Thursday 3 August 2006

Time

Thinking about The Lake House has brought up a couple of paradoxes. Alex died on the valentine's day of 2005. When Kate sent the letter through the mailbox to tell Alex to wait for her and, in turn, made him avoid the accident and eventually live on, Alex's brother would probably somehow have his mind warped to the current situation of Alex being actually alive and not dead. But the fact that Kate is aware that she actually saved his life at the end of the story and with all that smooching going on, it must mean that she actually has a higher level of knowledge over the confines of time and space? Because if she was like everyone else, the moment Alex survived that 'accident' by actually never crossing the road at all would have made her mind calibrated to actually believing that he was still alive all along, and not that she actually saved his life. If this isn't the case, then Alex would seemingly have 'resurrected' out of nowhere, and his brother and everyone else would still be thinking that he's actually dead.

Another problem is to do with the reserved dinner meeting, where Alex somehow never turned up for. We know the reason why he didn't turn up was because he actually died before the date came. If that's the case, saving Alex from the accident must've meant that he was alive all the while since the valentine's of 2005 through to the dinner date and beyond, so he must've met Kate up for dinner that day. So by right, Kate must've had some recollection of him actually turning up the dinner and that the date proceeded on as planned, since he was still alive. But as it seems, with Kate's memory of events still unchanged (since she was still emotional and they were smooching and all that shit), it must mean that Alex still had never attended that reserved dinner date for some very peculiar reason.

I wanna watch Click. It's the first movie with a concept that I've always thought of for the longest time. One of the things I've always pondered is that whether or not, when you freeze time for every single thing else except yourself and you lift up a book from a table and let go, the book will stay in mid air. Because by some logic which name I cannot put to, with time frozen, gravity would also cease to function.

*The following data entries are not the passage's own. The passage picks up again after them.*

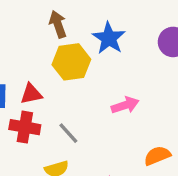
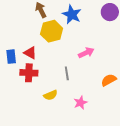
red triangle: (31, 94) -> (30, 53), turned 48
gray line: (68, 133) -> (67, 73), moved, turned 40

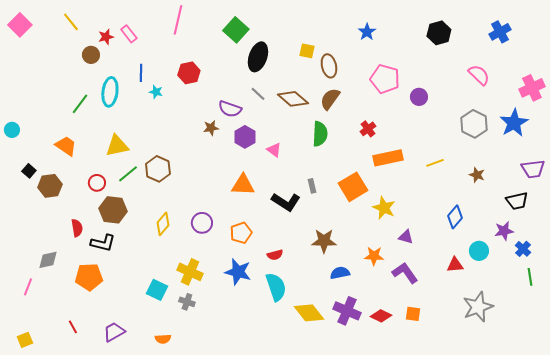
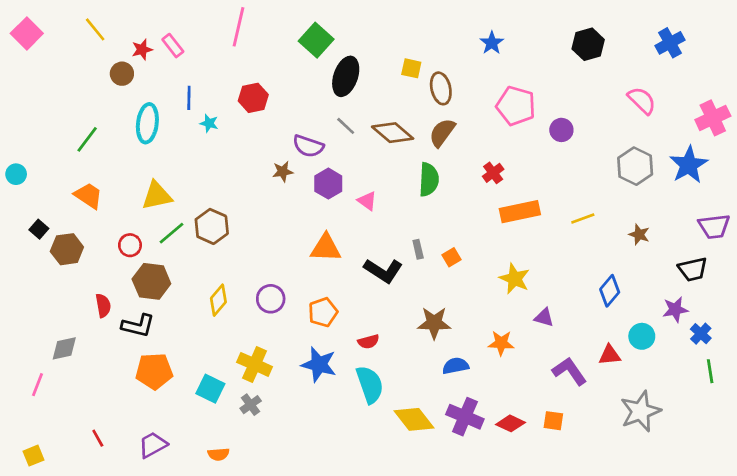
green line: (80, 104) -> (87, 139), moved
orange square: (353, 187) -> (452, 257), moved, size x0.5
purple L-shape: (405, 273) -> (569, 371), moved
orange pentagon: (89, 277) -> (154, 371), moved
gray cross: (187, 302) -> (251, 405), turned 35

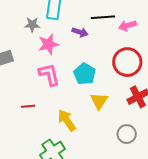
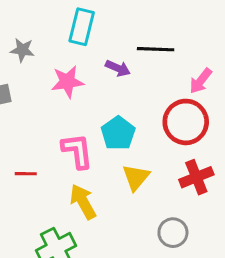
gray star: (32, 25) -> (22, 50), moved
pink arrow: (127, 26) -> (201, 81), moved, turned -42
pink L-shape: (49, 75) -> (77, 151), moved

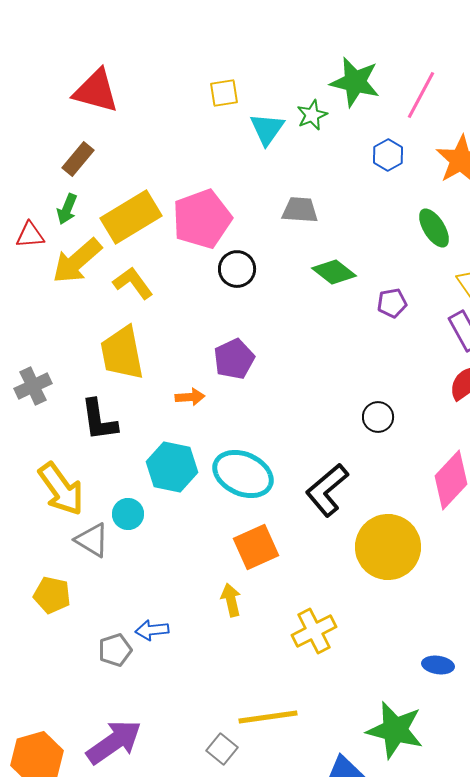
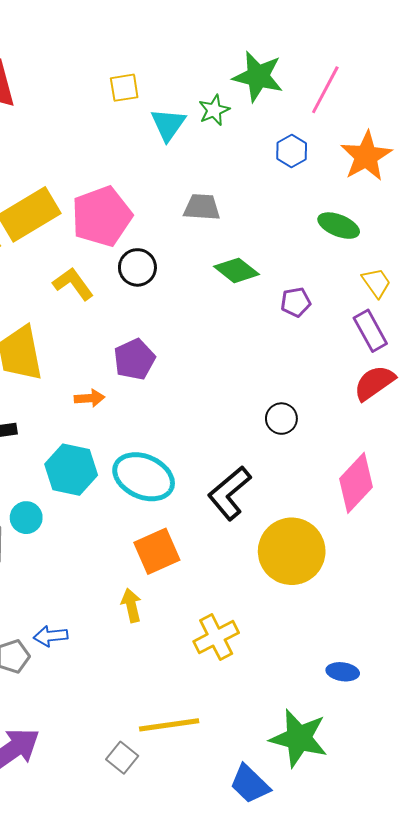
green ellipse: (434, 228) -> (339, 226), turned -36
yellow L-shape: (133, 283) -> (73, 284), moved

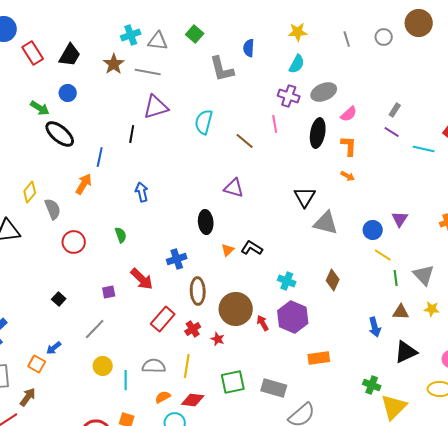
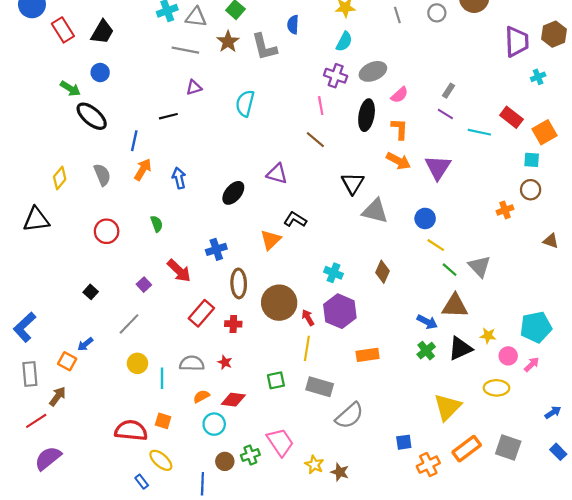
brown star: (114, 64) -> (228, 42), moved
purple triangle: (156, 107) -> (194, 87), size x0.6
black line: (132, 134) -> (168, 116), turned 66
brown line: (245, 141) -> (315, 140), moved
orange arrow: (348, 176) -> (398, 161), size x1.6
orange arrow: (84, 184) -> (143, 169), moved
gray semicircle: (53, 209) -> (102, 175), moved
purple triangle: (400, 219) -> (438, 167), moved, size x1.5
black ellipse: (206, 222) -> (233, 193), moved, turned 45
black L-shape: (252, 248) -> (295, 220), moved
orange triangle: (228, 250) -> (271, 240), size x1.5
green line: (396, 278) -> (450, 270), turned -42
purple square: (109, 292) -> (144, 285), turned -32
yellow star: (432, 309) -> (488, 336), moved
brown triangle: (401, 312) -> (455, 306), size x1.5
blue arrow: (375, 327) -> (427, 322), turned -48
red cross: (193, 329) -> (233, 324), turned 35
red star: (218, 339) -> (225, 362), moved
yellow line: (187, 366) -> (307, 348), moved
green square: (233, 382) -> (276, 380), size x0.7
green cross: (372, 385) -> (426, 351), moved, turned 30

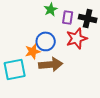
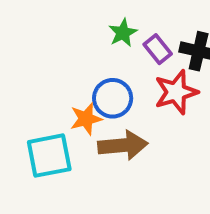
purple rectangle: (68, 17) -> (158, 49), turned -48

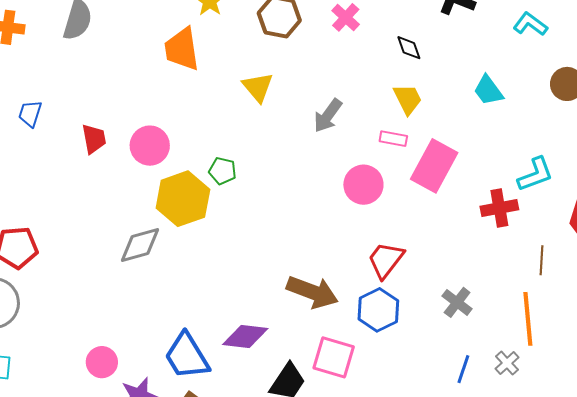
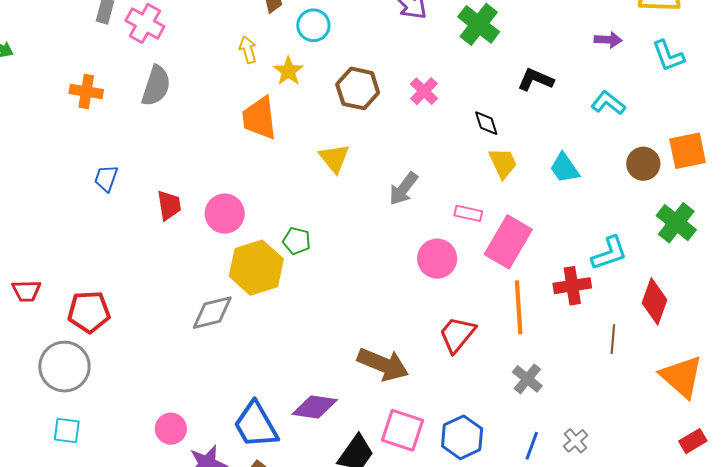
yellow trapezoid: (408, 99) -> (503, 163), moved
blue hexagon: (378, 310) -> (462, 437), moved
orange line: (528, 319) -> (519, 307), moved

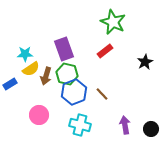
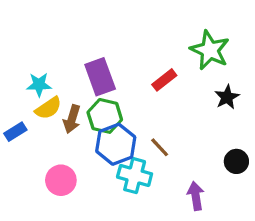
green star: (113, 22) -> (210, 50), moved
cyan cross: (80, 125) -> (135, 176), moved
black circle: (151, 129) -> (236, 161), moved

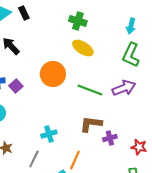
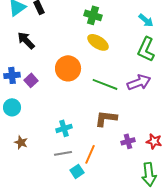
cyan arrow: (131, 26) -> (146, 20), turned -63
purple cross: (110, 138) -> (128, 141), moved
gray line: (34, 159) -> (63, 153), moved, turned 54

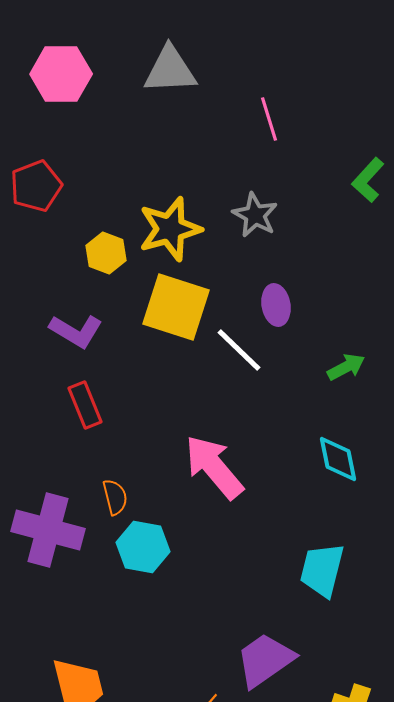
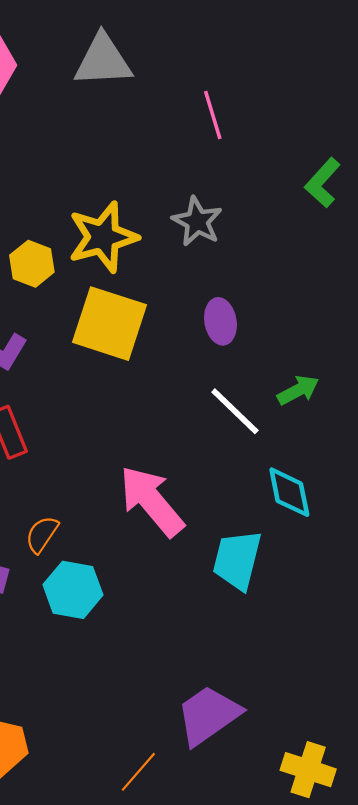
white line: (239, 350) -> (235, 411), moved
orange semicircle: (115, 497) -> (42, 534), turned -132
cyan trapezoid: (322, 570) -> (237, 560), moved

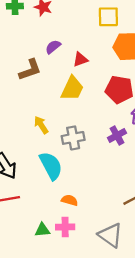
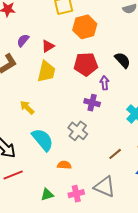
purple cross: (117, 135) -> (92, 103), turned -35
gray cross: (73, 138) -> (78, 131), moved, turned -30
pink cross: (65, 227) -> (76, 194), moved

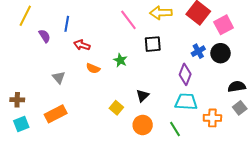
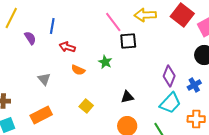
black square: (153, 44) -> (128, 41), moved
blue cross: (198, 51) -> (194, 85), moved
black triangle: (143, 96) -> (127, 97), turned 32
cyan trapezoid: (186, 102) -> (170, 103), turned 130
yellow square: (116, 108) -> (86, 106), moved

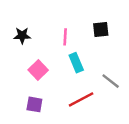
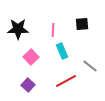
black star: (22, 36) -> (18, 29), size x1.5
purple square: (34, 104) -> (28, 85), turned 32

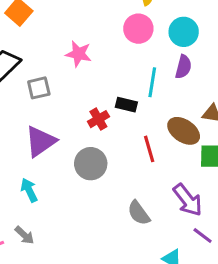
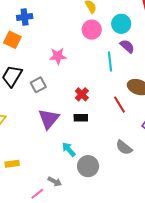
purple semicircle: (183, 67) -> (127, 46), turned -49
black rectangle: (126, 105) -> (81, 118), moved
gray circle: (91, 164) -> (88, 166), moved
cyan arrow: (29, 190) -> (69, 149), moved

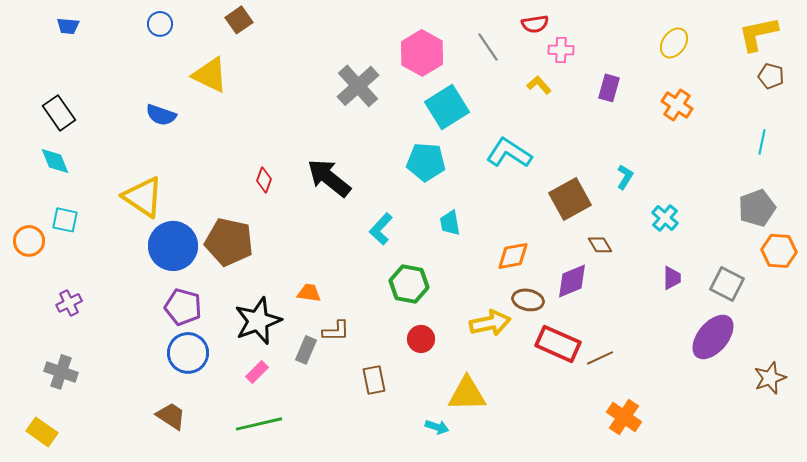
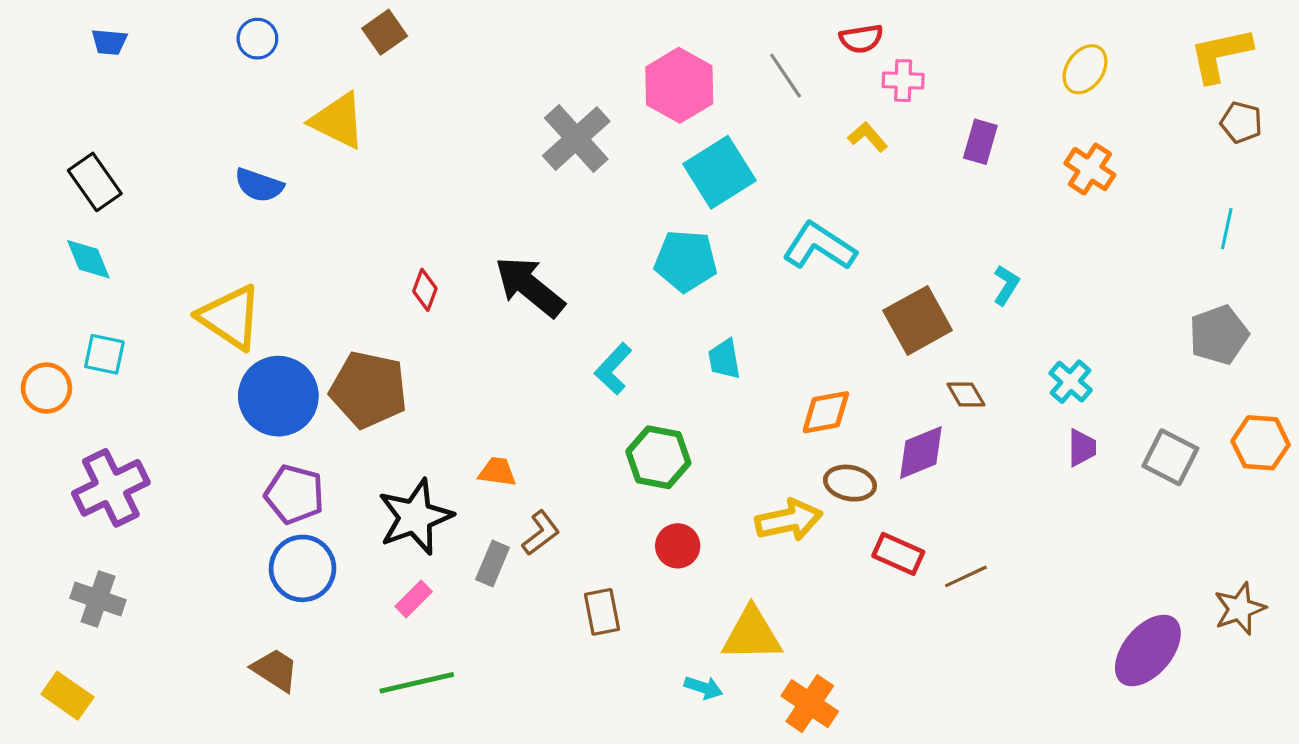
cyan cross: (665, 218) -> (1071, 382), moved
orange hexagon: (779, 251) -> (1261, 443), moved
purple cross: (69, 303) -> (111, 488), size x1.8
brown L-shape: (336, 331) -> (541, 533), turned -36
purple ellipse: (713, 337) -> (1148, 651), moved
red rectangle: (558, 344) -> (898, 554), size x0.7
orange cross: (624, 417) -> (810, 704), moved

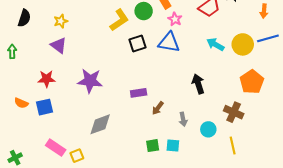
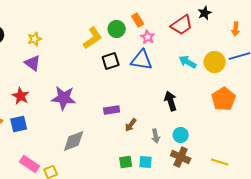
red star: (47, 79) -> (21, 96), turned 30
brown cross: (234, 112) -> (181, 157), moved
cyan circle: (208, 129) -> (181, 135), moved
yellow line: (233, 146) -> (220, 162), moved, turned -60

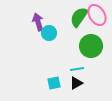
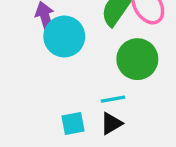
cyan circle: (49, 33) -> (64, 37), size x1.5

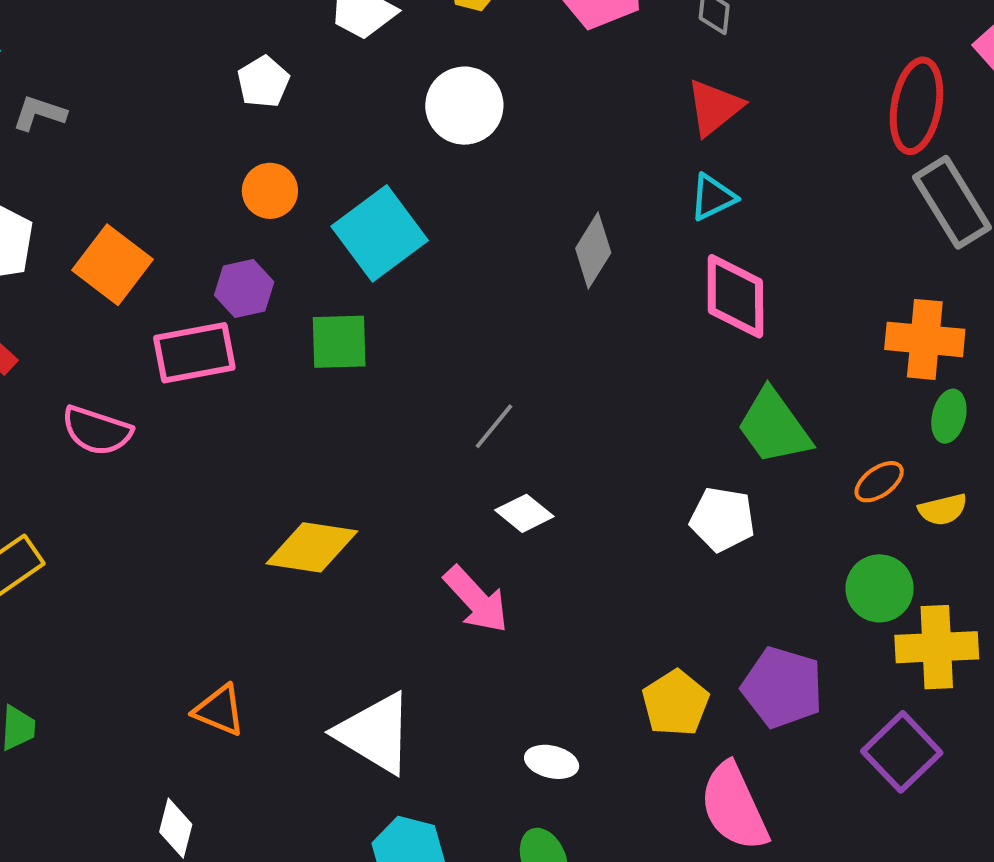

What happens then if you retardedly decided to freeze the time of everything, including yourself? Because if let's say the time of everything else was frozen and you did a thousand things before resuming time, somebody observing you wouldn't notice anything amiss if you start and end at the same position as before the moment you froze time. So that means theoretically, as time is measured in moments here, there is always one moment after another and that implies that somehow, time must go on. So if you froze time for a thousand years and some divine power resumed it, nobody would notice that a thousand years had passed between those two moments. So if you froze even the power to unfreeze time, how would time continue? When will the next moment ever come, since in theory there must be another moment after that?